Lola (Maria Rodríguez Soto), 40 ans, semble avoir tout ce qu'on pourrait souhaiter : un emploi confortable comme enseignante en art, une relation aimante avec son partenaire Bruno (Enric Auquer) et un groupe d’amies (incarnées notamment par Ruth Llopis, Anna Alarcón, María Ribera et Anna Bertran) qui la soutiennent. Elle savoure chaque moment jusqu’à ce que son ventre qui lui fait mal s'avère être la dixième semaine d’une grossesse non planifiée à laquelle elle cherche immédiatement à mettre fin, soutenue en cela par Bruno. Le plus gros du film suit les trois journées émotionnellement tumultueuses qui suivent, ce qui correspond au délai de 72 heures imposé par la loi espagnole (jusqu'à son abrogation en 2022) pour que les femmes prennent le temps de reconsidérer leur décision avant d'avorter.

Mamífera s'ancre dans un réalisme pesant, bien rendu par le calme de la caméra de la cheffe opératrice Lucía C. Pan.
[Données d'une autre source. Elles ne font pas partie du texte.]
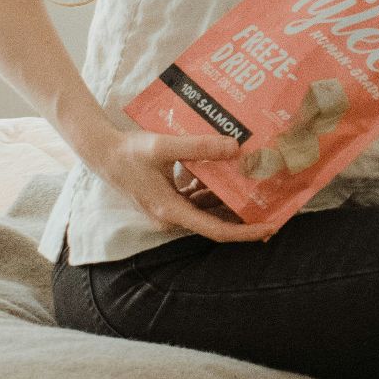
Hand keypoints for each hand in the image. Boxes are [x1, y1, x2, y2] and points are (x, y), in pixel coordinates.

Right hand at [91, 130, 277, 241]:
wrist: (101, 152)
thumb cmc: (129, 151)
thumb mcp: (164, 146)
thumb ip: (199, 147)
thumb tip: (236, 147)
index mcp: (171, 211)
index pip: (216, 230)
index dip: (245, 232)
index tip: (270, 227)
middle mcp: (171, 216)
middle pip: (216, 222)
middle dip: (245, 217)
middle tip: (276, 207)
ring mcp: (169, 209)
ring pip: (208, 210)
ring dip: (231, 201)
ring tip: (261, 190)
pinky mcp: (168, 200)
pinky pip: (198, 200)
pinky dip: (214, 190)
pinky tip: (230, 174)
Le film montre combien une grossesse non planifiée peut plonger certaines femmes (ou tout individu doté d'un utérus) dans le désarroi, car il y a très peu de structures de soutien en place, et celles qui existent sont généralement conçues pour forcer la main aux femmes pour qu'elles deviennent mères. Soudain, la ferme résolution qu'a depuis toujours Lola, celle de n’avoir jamais d’enfants, est remise en question de tous côtés, y compris par les gens qui lui sont le plus proches – d'autant qu'un bon nombre de ses amies du même âge sont déjà mères ou espèrent l'être.

Ce qui est unique dans le film, ce sont les séquences où apparaissent des collages originaux de María José Garcés Larrain, qui représentent les rêves de Lola, ou plutôt ses cauchemars. Parfois, ils sont un peu trop invasifs et interrompent l’histoire, mais ils contribuent néanmoins au charme du film. Dans ces courtes scènes, Lola est vêtue d'habits évoquant les années 1950 (conçus par la costumière Désirée Guirao) et jetée dans des mondes où les femmes mâchent et recrachent de la nourriture pour des oisillons qui viennent d'éclore et où des bébés avancent à toute vitesse sur des tapis roulants. Le design des collages est censé invoquer le style artistique de Lola elle-même, avec lequel le spectateur peut se familiariser dès le début du film : elle découpe des images de gens dans les magazines et les collent ensemble de manière inventive. Dans un de ces moments imaginatifs, elle découpe le ventre d’une femme enceinte trouvée dans une revue sur la parentalité et colle par-dessus une photo d'elle.

La musique composée par Joan Pons Villaró, dominée par la guitare, parfois douce, parfois plus proche du rock indé, ajoute un sous-courant de tension à une vie autrement facile. La cheffe décoratrice Xènia Besora a doté de riches textures les scènes où l'on voit les appartements, toujours encombrés mais accueillants, des personnages. Le film est également rehaussé par la belle interprétation d'Auquer dans le rôle du partenaire de Lola, qui fait office de contrepoids généreux et paisible à l’esprit sens dessus dessous de Lola pendant ces trois jours, jusqu’à ce qu’il se rende compte qu’il pourrait bien, en fait, vouloir être père.

Tout au long de Mamífera, Lola ne perd jamais de vue le fait que c’est elle qui décide, chose qui ne peut pas être tenue pour un acquis aujourd’hui. La grande force du film, c’est que Torres adopte un ton sérieux au lieu de faire de son histoire une comédie dramatique plus conventionnelle qui fasse davantage rire, offrant ainsi aux spectateurs l'occasion de considérer soigneusement la situation difficile de Lola à chaque tournant du parcours (voire même en relation avec leurs propres vies). Le film met quelques minutes à trouver son rythme et son registre, mais dès qu'il y parvient, il fait mouche.

Mamífera a été produit par les sociétés espagnoles Distinto Films et Edna Cinema. Les ventes internationales du film sont gérées par l’agence américaine Visit Films.